- [THE EXERCISE]: Please find and copy every line in the material below that contains the string "part". Case counts.

- [DATASET ROWS]:
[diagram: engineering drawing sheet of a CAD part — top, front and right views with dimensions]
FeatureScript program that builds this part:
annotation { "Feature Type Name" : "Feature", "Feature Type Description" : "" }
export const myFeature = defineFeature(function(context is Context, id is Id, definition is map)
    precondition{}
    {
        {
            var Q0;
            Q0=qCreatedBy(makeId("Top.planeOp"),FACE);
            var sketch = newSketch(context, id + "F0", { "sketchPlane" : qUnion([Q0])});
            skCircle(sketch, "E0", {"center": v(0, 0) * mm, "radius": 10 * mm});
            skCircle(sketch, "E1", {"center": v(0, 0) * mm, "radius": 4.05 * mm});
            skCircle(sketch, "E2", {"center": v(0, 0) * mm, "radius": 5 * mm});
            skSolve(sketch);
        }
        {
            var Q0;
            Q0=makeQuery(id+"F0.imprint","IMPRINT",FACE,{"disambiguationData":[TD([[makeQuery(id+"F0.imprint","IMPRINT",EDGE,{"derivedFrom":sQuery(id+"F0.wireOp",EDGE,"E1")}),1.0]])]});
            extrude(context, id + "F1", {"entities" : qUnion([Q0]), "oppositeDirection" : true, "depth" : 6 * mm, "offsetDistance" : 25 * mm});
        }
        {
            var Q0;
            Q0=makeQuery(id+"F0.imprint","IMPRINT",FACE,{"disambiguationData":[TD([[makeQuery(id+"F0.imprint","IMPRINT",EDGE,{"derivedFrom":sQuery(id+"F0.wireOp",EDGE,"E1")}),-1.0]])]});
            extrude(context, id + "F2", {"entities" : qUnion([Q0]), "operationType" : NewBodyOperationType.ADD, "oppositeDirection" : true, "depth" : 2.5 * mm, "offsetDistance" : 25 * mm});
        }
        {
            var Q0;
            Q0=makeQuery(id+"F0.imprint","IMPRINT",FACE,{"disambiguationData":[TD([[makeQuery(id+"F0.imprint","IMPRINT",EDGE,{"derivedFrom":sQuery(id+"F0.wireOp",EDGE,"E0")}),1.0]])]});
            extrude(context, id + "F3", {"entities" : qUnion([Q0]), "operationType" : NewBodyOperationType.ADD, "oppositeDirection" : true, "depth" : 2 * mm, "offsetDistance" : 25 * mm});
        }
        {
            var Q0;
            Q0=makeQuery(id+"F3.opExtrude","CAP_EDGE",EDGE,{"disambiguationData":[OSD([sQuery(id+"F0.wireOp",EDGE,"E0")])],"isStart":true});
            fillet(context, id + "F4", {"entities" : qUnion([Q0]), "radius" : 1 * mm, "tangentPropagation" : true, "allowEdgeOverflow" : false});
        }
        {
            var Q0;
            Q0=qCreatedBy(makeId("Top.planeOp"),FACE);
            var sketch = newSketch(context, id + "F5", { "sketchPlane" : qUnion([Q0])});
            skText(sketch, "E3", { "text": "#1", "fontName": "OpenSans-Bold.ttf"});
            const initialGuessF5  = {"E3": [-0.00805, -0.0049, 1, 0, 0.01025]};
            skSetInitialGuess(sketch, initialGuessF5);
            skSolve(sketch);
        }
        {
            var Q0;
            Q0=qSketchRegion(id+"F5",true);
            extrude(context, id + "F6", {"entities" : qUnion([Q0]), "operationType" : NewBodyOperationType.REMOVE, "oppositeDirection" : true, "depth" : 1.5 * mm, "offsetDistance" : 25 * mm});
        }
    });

- [SOLUTION FOR THIS EXERCISE]:
[diagram: engineering drawing sheet of a CAD part — top, front and right views with dimensions]
FeatureScript program that builds this part:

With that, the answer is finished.